Ich dachte nach: Depressiv, das waren doch immer Leute, denen es sehr schlecht ging, oder? Depressionen, das hatte doch etwas mit der Psyche zu tun, nicht wahr? Ich kratzte mein minimales Wissen zusammen und fragte mich anschließend, ob ich Enke je irgendetwas angemerkt hätte, was in diese Richtung ginge. Ich fand nichts. Klar, Robert Enke konnte man von der Mentalität her keines falls Torhüter-Typen wie Frank Rost, Oliver Kahn oder Jens Lehmann gleichsetzen. Aber Dinge wie Antriebs- oder Hoffnungslosigkeit, die Teresa Enke in ihrem Statement nannte, waren ihm nie anzumerken gewesen. Ganz im Gegenteil: In Robert Enke hatten viele, inkl. mir, jenen gesehen, der für Ehrgeiz, Zielstrebigkeit, Erfolg aber eben auch Bodenständigkeit stand, einen echter Teamplayer.
Alles war ziemlich paradox und es stellten sich mir unzählige Fragen. Mit am meisten verwunderte mich aber, wie es gelingen konnte, eine psychische Krankheit, unter der Robert Enke zweimal über einen längeren Zeitraum litt (mehr und mehr Informationen kamen mit der Zeit ans Tageslicht), der Allgemeinheit zu verheimlichen und gleichzeitig noch auf höchstem Niveau Profisport zu betreiben. Und darausfolgend musste ich wiederrum bedauernd überlegen: Darf man in der Öffentlichkeit keine Schwäche zeigen und seine Hilfebedürftigkeit nicht äußern, um sportlich erfolgreich zu sein und zu bleiben?

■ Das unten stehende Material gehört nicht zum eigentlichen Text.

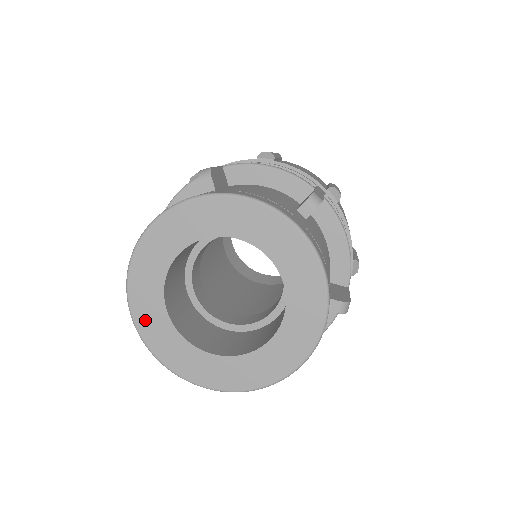
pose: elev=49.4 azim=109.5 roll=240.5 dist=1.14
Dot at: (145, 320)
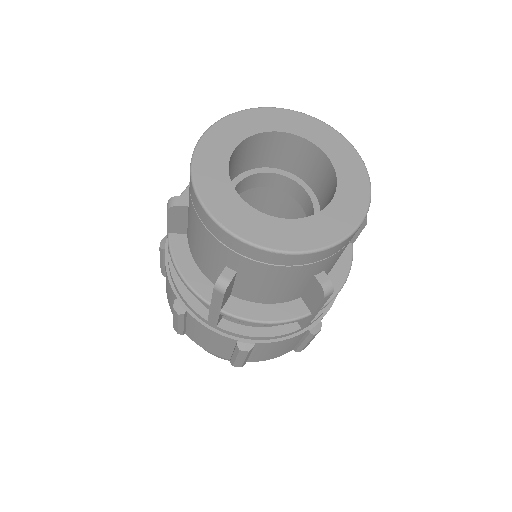
Dot at: (215, 138)
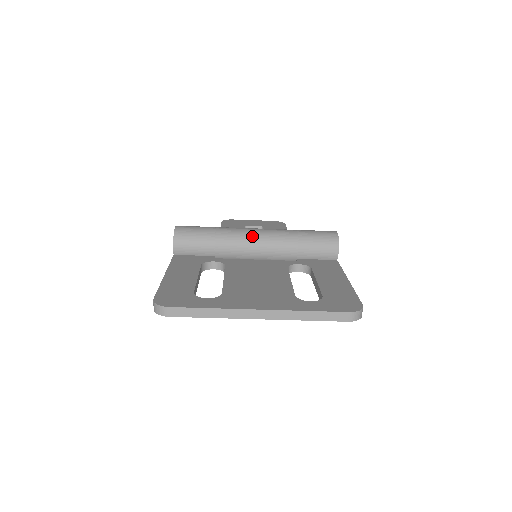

Reaktionen auf den Selbstmord Enkes:
Die ersten Tage nach Enkes Tod ließen die Geschehnisse verständerlicherweise keinen Fußballer los: Hannover-Fans trafen sich vor der AWD-Arena (Stadion von Hannover), um gemeinsam zu trauern, ein Länderspiel der deutschen Nationalmannschaft wurde aus Rücksicht gegenüber allen Interessierten abgesagt, in anderen Spielen, egal ob in Deutschland oder international, fand eine Schweigeminute statt und auch so wurde darüber geredet, wahrscheinlich weil man glaubte, all das auf diese Art am besten zu verarbeiten.

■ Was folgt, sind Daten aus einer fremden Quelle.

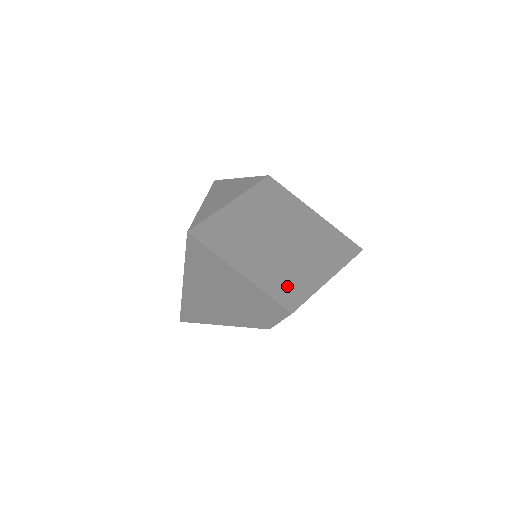
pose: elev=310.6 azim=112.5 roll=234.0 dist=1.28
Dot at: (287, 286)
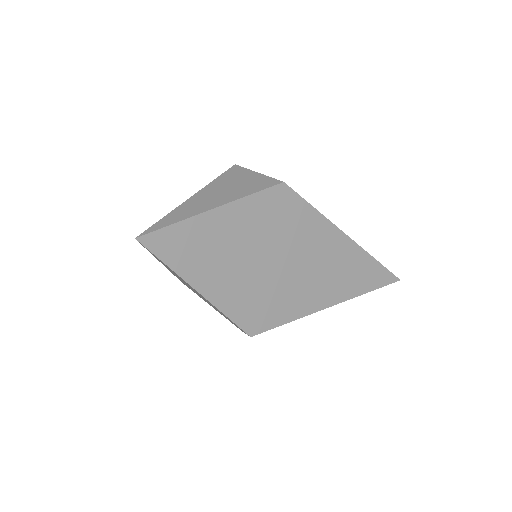
Dot at: (256, 308)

Doch mit der Zeit verschwand natürlich die Brisanz und es gab in der Bundesliga wieder Wichtigeres, auf das man sich erneut fokussieren wollte und auch musste. Auch ich glaubte, mit der gesamten Geschichte abgeschlossen zu haben. Doch war es mehr Verdrängung als Vergessen gewesen?
Die Biografie:
Ein Buch rief den Fall Robert Enke in mir wieder hervor. Ich entdeckte, dass eine Biografie erschienen war, geschrieben von einem Freund Enkes, Ronald Reng. Der Titel lautete: Ein allzu kurzes Leben (Gebundene Ausgabe: 426 Seiten; ISBN-10: 9783492054287; Preis: 19,95€). Ich wollte es haben und dafür gab es mehrere Gründe:
1.: Ich hatte noch nie eine Biografie gelesen.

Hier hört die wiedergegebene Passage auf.